Mensagens extraídas do celular de Daniel Vorcaro, ex-dono do Banco Master, mostram que o empresário teria perguntado ao ministro Alexandre de Moraes, do Supremo Tribunal Federal (STF), se deveria deixar o Brasil antes de ser preso pela Polícia Federal. As informações foram divulgadas nesta terça-feira (1º) e integram uma investigação sobre as relações entre Vorcaro e autoridades.
Em uma das mensagens, enviada dois dias antes da prisão, Vorcaro questionou se já deveria estar fora do país na segunda-feira. O empresário demonstrava preocupação com o avanço das investigações envolvendo o Banco Master e buscava informações sobre possíveis medidas que poderiam ser adotadas contra ele.
A Polícia Federal também identificou mensagens nas quais Vorcaro teria solicitado ao interlocutor que buscasse ajuda junto ao diretor-geral da PF, Andrei Rodrigues, e ao procurador-geral da República, Paulo Gonet. O objetivo, segundo as informações divulgadas, seria tentar impedir ou retardar o avanço de investigações relacionadas ao banco.
Prisão ocorreu dias depois
Daniel Vorcaro foi preso em 17 de novembro de 2025, no Aeroporto Internacional de Guarulhos, quando se preparava para deixar o país em um jato particular. Na ocasião, a Polícia Federal apontou risco de fuga como um dos elementos considerados para a prisão. O Banco Central havia determinado a liquidação extrajudicial do Banco Master no mesmo período.
As mensagens recuperadas do aparelho do empresário passaram a ser analisadas no âmbito das investigações sobre o Banco Master. Parte dos diálogos foi feita por meio de mensagens de visualização única, o que dificulta a recuperação integral das conversas.
Segundo as informações divulgadas, os investigadores conseguiram recuperar mensagens enviadas por Vorcaro, mas não tiveram acesso ao conteúdo das respostas atribuídas ao interlocutor identificado como Alexandre de Moraes. A ausência dessas respostas impede, até o momento, a reconstrução completa do diálogo.
Relação com Moraes entra no foco da investigação
A revelação das mensagens amplia os questionamentos sobre a relação entre Vorcaro e Moraes. Outros documentos encontrados pela PF também apontam contatos entre o empresário e pessoas próximas ao ministro.
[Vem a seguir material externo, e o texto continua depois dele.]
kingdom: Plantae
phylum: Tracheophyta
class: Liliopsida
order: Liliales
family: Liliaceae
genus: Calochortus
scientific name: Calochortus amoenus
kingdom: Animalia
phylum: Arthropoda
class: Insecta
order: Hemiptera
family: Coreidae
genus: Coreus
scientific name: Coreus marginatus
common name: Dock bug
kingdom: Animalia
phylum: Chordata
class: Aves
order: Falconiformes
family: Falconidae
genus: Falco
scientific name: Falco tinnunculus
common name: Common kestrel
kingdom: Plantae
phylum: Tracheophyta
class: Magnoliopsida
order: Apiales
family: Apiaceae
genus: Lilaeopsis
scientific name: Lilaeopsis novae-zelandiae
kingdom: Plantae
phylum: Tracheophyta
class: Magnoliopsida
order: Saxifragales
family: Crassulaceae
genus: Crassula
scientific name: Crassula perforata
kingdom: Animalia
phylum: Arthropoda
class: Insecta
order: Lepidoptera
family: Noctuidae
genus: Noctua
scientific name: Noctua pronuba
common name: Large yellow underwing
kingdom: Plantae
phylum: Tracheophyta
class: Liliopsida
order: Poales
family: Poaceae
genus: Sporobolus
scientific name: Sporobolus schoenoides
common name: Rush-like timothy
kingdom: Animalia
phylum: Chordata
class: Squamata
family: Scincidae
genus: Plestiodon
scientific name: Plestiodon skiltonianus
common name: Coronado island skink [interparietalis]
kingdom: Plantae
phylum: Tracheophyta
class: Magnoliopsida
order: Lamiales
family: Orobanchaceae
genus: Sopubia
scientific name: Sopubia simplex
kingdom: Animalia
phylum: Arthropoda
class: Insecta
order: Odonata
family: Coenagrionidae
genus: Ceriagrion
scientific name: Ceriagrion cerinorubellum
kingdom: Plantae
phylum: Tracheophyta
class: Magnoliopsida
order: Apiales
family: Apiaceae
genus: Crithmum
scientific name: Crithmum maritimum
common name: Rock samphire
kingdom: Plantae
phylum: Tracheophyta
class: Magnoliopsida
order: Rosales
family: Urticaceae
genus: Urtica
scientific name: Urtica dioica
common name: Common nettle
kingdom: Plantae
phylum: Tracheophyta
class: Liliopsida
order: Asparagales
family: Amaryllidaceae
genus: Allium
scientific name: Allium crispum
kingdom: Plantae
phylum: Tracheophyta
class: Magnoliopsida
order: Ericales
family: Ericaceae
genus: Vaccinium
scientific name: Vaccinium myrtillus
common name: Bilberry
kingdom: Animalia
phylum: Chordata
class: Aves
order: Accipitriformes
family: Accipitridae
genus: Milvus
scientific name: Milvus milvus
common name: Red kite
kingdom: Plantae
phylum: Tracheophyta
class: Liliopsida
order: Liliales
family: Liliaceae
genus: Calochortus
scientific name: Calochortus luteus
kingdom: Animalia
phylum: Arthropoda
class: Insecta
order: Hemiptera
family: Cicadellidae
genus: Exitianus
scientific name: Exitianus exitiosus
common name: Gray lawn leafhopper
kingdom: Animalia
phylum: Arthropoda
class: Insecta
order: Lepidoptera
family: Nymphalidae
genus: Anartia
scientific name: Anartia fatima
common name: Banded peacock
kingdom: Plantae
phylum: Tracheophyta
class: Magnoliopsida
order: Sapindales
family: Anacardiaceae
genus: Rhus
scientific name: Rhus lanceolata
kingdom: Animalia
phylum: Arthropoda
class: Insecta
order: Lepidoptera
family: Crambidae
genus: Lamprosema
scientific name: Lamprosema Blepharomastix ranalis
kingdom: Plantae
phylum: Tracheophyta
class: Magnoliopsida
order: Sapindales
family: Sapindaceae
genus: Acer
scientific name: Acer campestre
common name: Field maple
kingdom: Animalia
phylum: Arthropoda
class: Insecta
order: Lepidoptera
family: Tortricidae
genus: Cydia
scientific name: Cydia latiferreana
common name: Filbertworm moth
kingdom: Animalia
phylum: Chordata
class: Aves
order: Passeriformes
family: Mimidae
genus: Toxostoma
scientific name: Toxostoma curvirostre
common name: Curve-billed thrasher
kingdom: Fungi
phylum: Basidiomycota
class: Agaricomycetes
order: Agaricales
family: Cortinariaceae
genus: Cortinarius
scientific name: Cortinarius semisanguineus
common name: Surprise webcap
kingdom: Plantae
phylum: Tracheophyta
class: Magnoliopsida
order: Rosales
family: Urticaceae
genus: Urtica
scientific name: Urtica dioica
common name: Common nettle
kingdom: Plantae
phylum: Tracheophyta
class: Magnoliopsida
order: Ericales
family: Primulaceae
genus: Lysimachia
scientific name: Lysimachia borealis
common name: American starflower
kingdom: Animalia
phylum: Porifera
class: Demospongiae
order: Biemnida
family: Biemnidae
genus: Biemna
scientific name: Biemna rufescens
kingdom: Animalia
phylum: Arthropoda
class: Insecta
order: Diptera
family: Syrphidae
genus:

Entre os elementos investigados estão contratos firmados entre o Banco Master e o escritório de advocacia de Viviane Barci de Moraes, esposa do ministro. A PF também encontrou conversas relacionadas a pagamentos e negociações envolvendo o escritório.
Em manifestação divulgada após a repercussão do caso, o escritório afirmou que os serviços advocatícios contratados foram efetivamente prestados e que não havia previsão de atuação de Moraes em processos relacionados ao Banco Master.
As mensagens agora reveladas também foram encaminhadas pelo ministro André Mendonça à Procuradoria-Geral da República para manifestação. Mendonça é responsável pela relatoria do inquérito que investiga desdobramentos relacionados ao caso Banco Master.
A investigação deverá apurar a natureza dos contatos entre Vorcaro e o interlocutor apontado como Moraes, além de verificar se houve tentativa de interferência em investigações da Polícia Federal ou da Procuradoria-Geral da República. Até o momento, o conteúdo das respostas atribuídas ao ministro não foi recuperado pelos investigadores.